Portrait paintings are the only pictorial testimonies of people until the invention of photography. They are defining our visual idea of a historic society. However, portraits were a luxury and limited exclusively to a privileged elite. The intention in portrait painting was not merely to depict individuals, but rather their representational significance. Thus, opulent clothes and elaborate accessories and attributes in the paintings attest to high social standing.
However, when the faces of the protagonists are concealed, their individuality retreats behind the symbols of social significance and opulent surfaces that bear testimony to the splendour of the upper class.
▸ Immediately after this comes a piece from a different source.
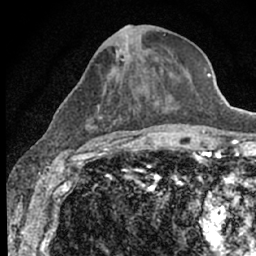
Breast MRI (dynamic contrast-enhanced), one axial slice; slice 29 of 66 in the series (ordered by position); cropped to one breast; dynamic contrast-enhanced series, time point 2 of 7 at this slice position (early post-contrast); 1.5 T; TE 3.1 ms, TR 6.4 ms; 256 × 256 image matrix. Female patient.
Outlined on this slice (semi-automatic segmentation, software-assisted and operator-edited):
- enhancing-tissue mask used for the functional tumour volume (all voxels passing the contrast-enhancement thresholds inside the analysis volume; usually the tumour): bounding box <69,25,177,153> (left, top, right, bottom; pixels)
But the conventions of dress that could be taken for granted at the time the portraits were painted have ceased to be part of our everyday reality. We no longer understand them and see only the likeness in the picture. For the viewer, the focus in my modified pictures shifts away from being the expression of an individual and towards the integration of painting in a social context. The “Hidden Portraits” examine the context of art as a means of representation and the relationship between image and reproduction.
a note about framing
"Hidden Portrait" prints all come with a white border around the actual portrait. This is part of the artwork. One might be tempted to cover it up with a classical passepartout, but Volker's original intention is to keep the white edge visible - as a distinctly contemporary visual element setting a contrast to the otherwise classical aesthetics.
Apart from that, the framing is of course a question of taste. Our preferred solution is an alder wood object frame, leaving a bit of space between the print and the UV coated glass cover.